SV Pilgrim - 1979 Morgan 382 - Homeport: Beaufort, NC

Saturday, September 20, 2014

Aluminum Angle Brackets In Salon

On the Morgan 382, 383, & 384 design,  the chainplates for the aft lower stays are anchored to cabinetry in the salon.  To port an installation of cabinets and storage bins that also serves as a seat back provides the anchor point for the chainplate.   
Starboard salon cabinets with new aluminum angle brackets installed.  Note: Lower, aft chainplate is angled metal tang in center.
To starboard the aft lower chainplate is attached to the seat back / pilot berth fiddle.
Starboard salon seat back / pilot berth fiddle with original angle bracket installed.
To structurally tie these longitudinal anchor points into the vessel Morgan Yachts utilized angle aluminum brackets at the fore and aft ends.  The 1/8” thick by approx. 18” long brackets are fastened to both the bulkhead and the longitudinal member with ¼” wood screws on 2” centers .   My initial assessment of this system was less than awe inspiring.   In preparation for painting the bulkheads, I removed forward brackets on both port and starboard.  Unfortunately removing the brackets revealed corrosion along the backside. 
Corrosion on the backside of the port, forward aluminum bracket.
More disconcerting was my discovery that the wood screws installed by Morgan Yachts, were only ¾” long.  The aluminum angle is 1/8” thick + the ¼” teak veneer on the bulkhead = 3/8”.  This means that at best only 3/8” of the fastener was in contact with the structural portion of the forward bulkhead.
Corrosion on the backside of the starboard, aft bracket.
I removed all four of the aluminum brackets, and discovered varying degrees of corrosion.  Unfortunately the ¾” wood screws were used throughout.  The ¼” veneer is on the starboard seat back and both forward bulkheads.  The aft, partial bulkheads and the port side cabinetry are finish grade ¾” plywood so the ¾” screws were more appropriate in these locations.

After removing the bracket from each corner, I used a scraper followed by 80 grit sandpaper to clean the surface.
Starboard, aft corner after scraping and sanding away the corrosion residue.
I then drilled out the screw holes to a full ¼” diameter.  Using a syringe, I filled the existing holes with thickened epoxy.

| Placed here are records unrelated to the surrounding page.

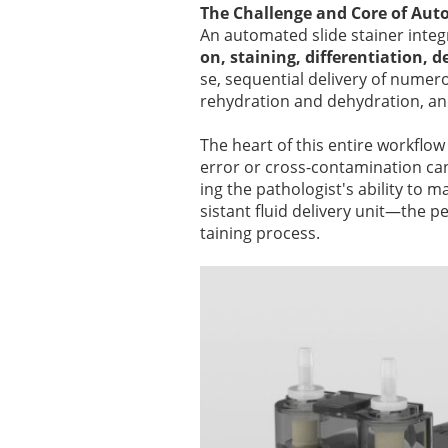
The Challenge and Core of Aut
An automated slide stainer integ
on, staining, differentiation, 
se, sequential delivery of numer
rehydration and dehydration, an
The heart of this entire workflow 
error or cross-contamination can 
ing the pathologist's ability to 
sistant fluid delivery unit—the 
taining process.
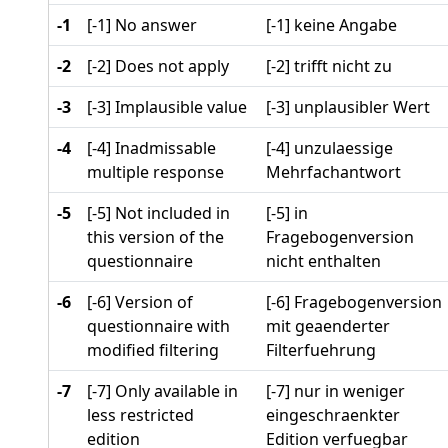
-1
[-1] No answer
[-1] keine Angabe
-2
[-2] Does not apply
[-2] trifft nicht zu
-3
[-3] Implausible value
[-3] unplausibler Wert
-4
[-4] Inadmissable
[-4] unzulaessige
multiple response
Mehrfachantwort
-5
[-5] Not included in
[-5] in
this version of the
Fragebogenversion
questionnaire
nicht enthalten
-6
[-6] Version of
[-6] Fragebogenversion
questionnaire with
mit geaenderter
modified filtering
Filterfuehrung
-7
[-7] Only available in
[-7] nur in weniger
less restricted
eingeschraenkter
edition
Edition verfuegbar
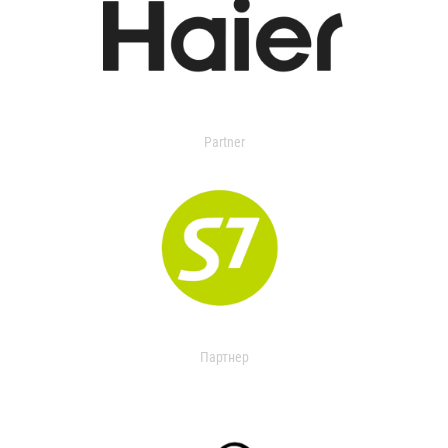
Partner
Партнер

The old brackets went to the scrap pile to be recycled.  I purchased new sections of 1/8” thick aluminum with  longer sides,  1-1/2”. 
New aluminum angle for port, aft on left and original on right.
The original brackets were cut to remain hidden by the seat back cushions.  The new ones will run the full length of the cabinetry.  The old fasteners were installed at 2” intervals.  I chose to go with 3” intervals on the new brackets.  Since the new brackets are longer they all contain more fasteners than the originals.  I chose to remain with ¼” fasteners, but were possible use machine screws to thru-bolt.
The nuts and fender washers from starboard, forward bracket are visible in the locker forward of the bulkhead.
Where access eliminated my ability to thru-bolt, I used wood screws that took full advantage of the thickness of the bulkhead / cabinetry.  These modifications dramatically increase my confidence in strength of the aft, lower chainplates.

Here are some before and after images.
Starboard, aft bracket- Before.
Starboard, aft bracket - After.
Port, Aft bracket - Before
Port, Aft bracket - After.
Looking forward from companionway at freshly painted bulkhead and new angle brackets.